One good recipe for capon is Tyler Florence’s golden oven-roasted capon. To make this recipe, first preheat the oven to 450 degrees. Remove the neck and giblets from 1 whole 8-pound capon chicken, and pat it dry with paper towels on the inside and outside. Season it well with salt and freshly ground black pepper both inside and out.
In a bowl, combine 1/4 pound of softened unsalted butter, 2 tablespoons of lemon juice and 1/4 cup of your choice of chopped fresh herbs, such as savory, thyme and tarragon. Coat the outside of the chicken with the butter mixture.
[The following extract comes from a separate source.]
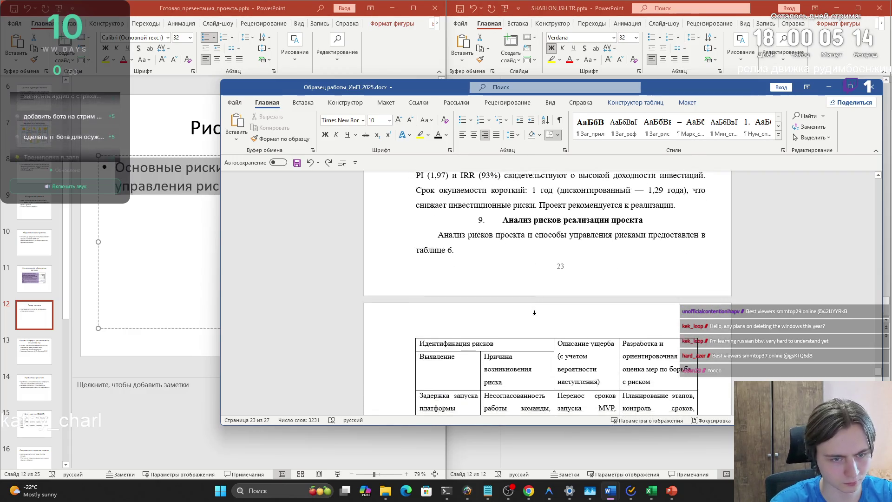
click(421, 292)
Stuff the bird with 2 halved lemons, 1 halved onion, 4 smashed cloves of garlic and more fresh whole herbs of your choice. Secure the legs with kitchen twine.
Bake the chicken breast-down on a rack over a roasting pan with 2 cups of water. After 20 minutes, remove the chicken, and close the oven to retain the heat. Flip the bird, and baste it with the pan drippings. Reduce the oven heat to 375 degrees, and place the chicken back in the oven. Cook it until the internal temperature of the thigh reads between 165 and 170 degrees Fahrenheit, about two hours. Allow the chicken to rest for 15 minutes before carving.
To prepare the gravy, allow the pan drippings to set, and then skim any fat off the surface. Heat the pan drippings over medium high heat, and deglaze the pan with 1/4 cup of sherry. Season it with salt and pepper to taste, and serve it with the capon.